TOPIC

A pharmacological master key mechanism that unlocks the selectivity filter gate in K+ channels

Journal

ICMS 2019 UK

Author(s)

Marcus Schewe

Year

2019

Dr Marcus Schewe, Christian-Albrechts-Universität zu Kiel – talk from the ICMS 2019.

Title: A pharmacological master key mechanism that unlocks the selectivity filter gate in K+ channels

Potassium (K+) channels have been evolutionarily tuned for activation by diverse biological stimuli, and pharmacological activation is thought to target these specific gating mechanisms. Here we report a class of negatively charged activators (NCAs) that bypass the specific mechanisms but act as master keys to open K+ channels gated at their selectivity filter (SF), including many two-pore domain K+ (K2P) channels, voltage-gated hERG (human ether-à-go-go–related gene) channels and calcium (Ca2+)–activated big-conductance potassium (BK)–type channels.
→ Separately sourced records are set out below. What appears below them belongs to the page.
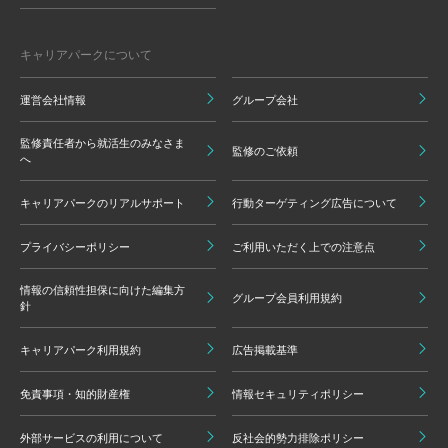
キャリアパークについて
運営会社情報
グループ会社
監修責任者から就活生のみなさま
監修のご依頼
へ
キャリアパークのリアルサポート
行動ターゲティング広告について
プライバシーポリシー
ご利用いただく上での注意点
情報の信頼性担保に向けた編集方
グループ会員利用規約
針
キャリアパーク利用規約
広告掲載基準
免責事項・知的財産権
情報セキュリティポリシー
外部サービスの利用について
反社会的勢力排除ポリシー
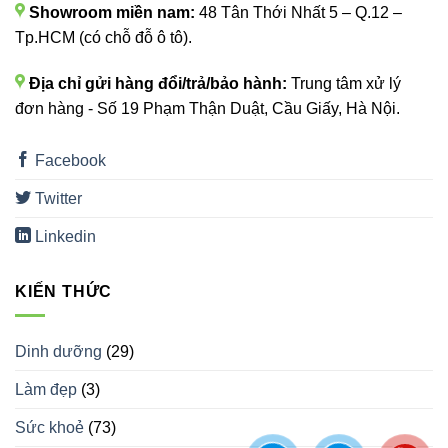
Showroom miền nam:
48 Tân Thới Nhất 5 – Q.12 –
Tp.HCM (có chỗ đỗ ô tô).
Địa chỉ gửi hàng đổi/trả/bảo hành:
Trung tâm xử lý
đơn hàng - Số 19 Phạm Thận Duật, Cầu Giấy, Hà Nội.
Facebook
Twitter
Linkedin
KIẾN THỨC
Dinh dưỡng
(29)
Làm đẹp
(3)
Sức khoẻ
(73)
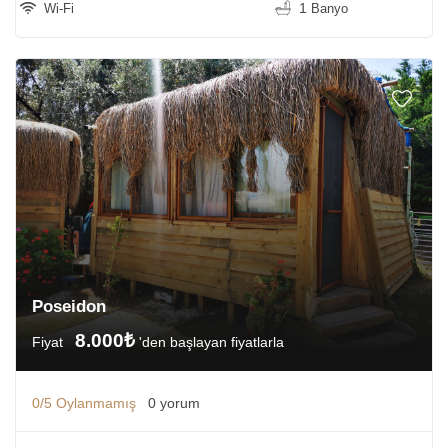
1
Wi-Fi
Banyo
Poseidon
8.000₺
Fiyat
'den başlayan fiyatlarla
0/5
Oylanmamış
0 yorum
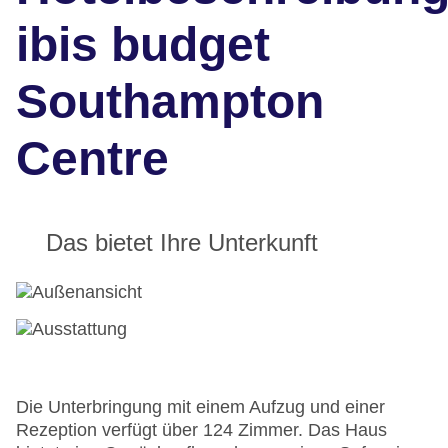
ibis budget
Southampton
Centre
Das bietet Ihre Unterkunft
Die Unterbringung mit einem Aufzug und einer
Rezeption verfügt über 124 Zimmer. Das Haus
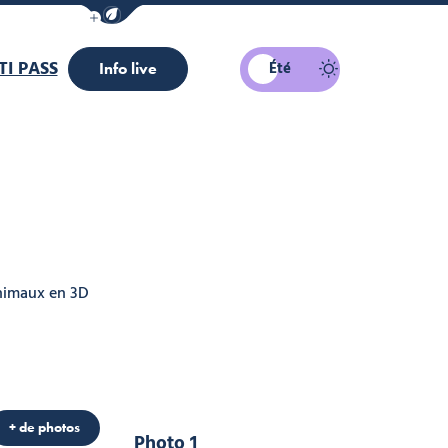
Afficher la barre de navigation du mode éco
I PASS
Été
Info live
Animaux en 3D
ourisme
+ de photos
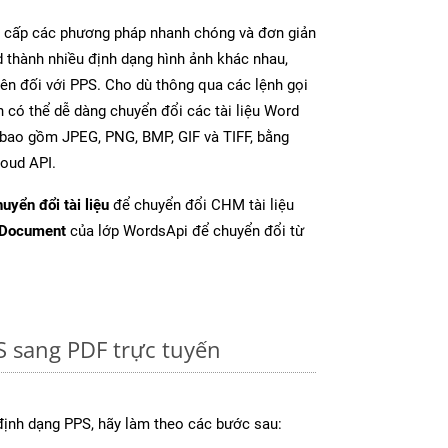
cấp các phương pháp nhanh chóng và đơn giản
 thành nhiều định dạng hình ảnh khác nhau,
rên đối với PPS. Cho dù thông qua các lệnh gọi
n có thể dễ dàng chuyển đổi các tài liệu Word
 bao gồm JPEG, PNG, BMP, GIF và TIFF, bằng
oud API.
uyển đổi tài liệu
để chuyển đổi CHM tài liệu
tDocument
của lớp WordsApi để chuyển đổi từ
S sang PDF trực tuyến
định dạng PPS, hãy làm theo các bước sau:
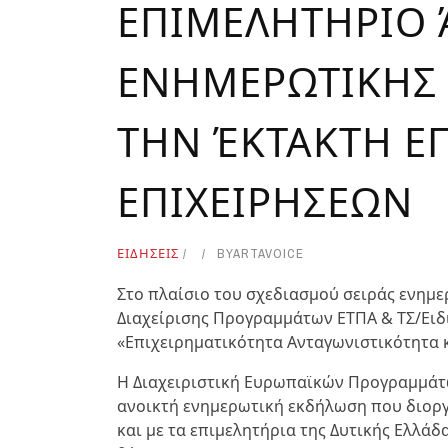
ΕΠΙΜΕΛΗΤΗΡΙΟ 
ΕΝΗΜΕΡΩΤΙΚΗΣ 
ΤΗΝ ΈΚΤΑΚΤΗ Ε
ΕΠΙΧΕΙΡΗΣΕΩΝ
ΕΙΔΗΣΕΙΣ
BY
ARTAVOICE
Στο πλαίσιο του σχεδιασμού σειράς ενημ
Διαχείρισης Προγραμμάτων ΕΤΠΑ & ΤΣ/Ειδ
«Επιχειρηματικότητα Ανταγωνιστικότητα κ
Η Διαχειριστική Ευρωπαϊκών Προγραμμάτω
ανοικτή ενημερωτική εκδήλωση που διοργ
και με τα επιμελητήρια της Δυτικής Ελλά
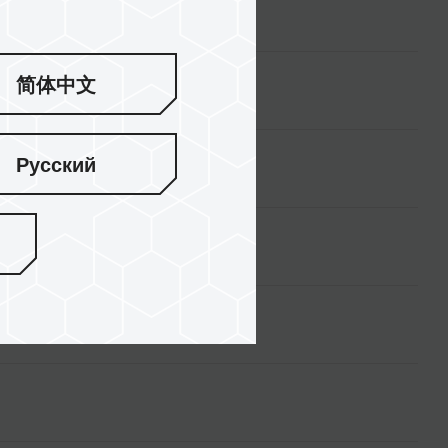
简体中文
Русский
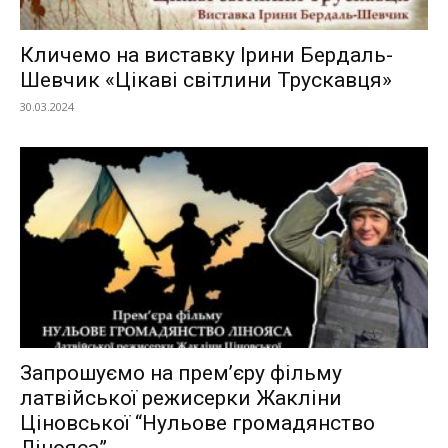
Кличемо на виставку Ірини Бердаль-
Шевчик «Цікаві світлини Трускавця»
30.03.2024
Запрошуємо на прем’єру фільму
латвійської режисерки Жакліни
Ціновської “Нульове громадянство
Functional analysis, x-ray crystallography, and molecular dynamics simulations revealed that the NCAs bind to similar sites below the SF, increase pore and SF K+ occupancy, and open the filter gate. These results uncover an unrecognized polypharmacology among K+ channel activators and highlight a filter gating machinery that is conserved across different families of K+ channels with implications for rational drug design.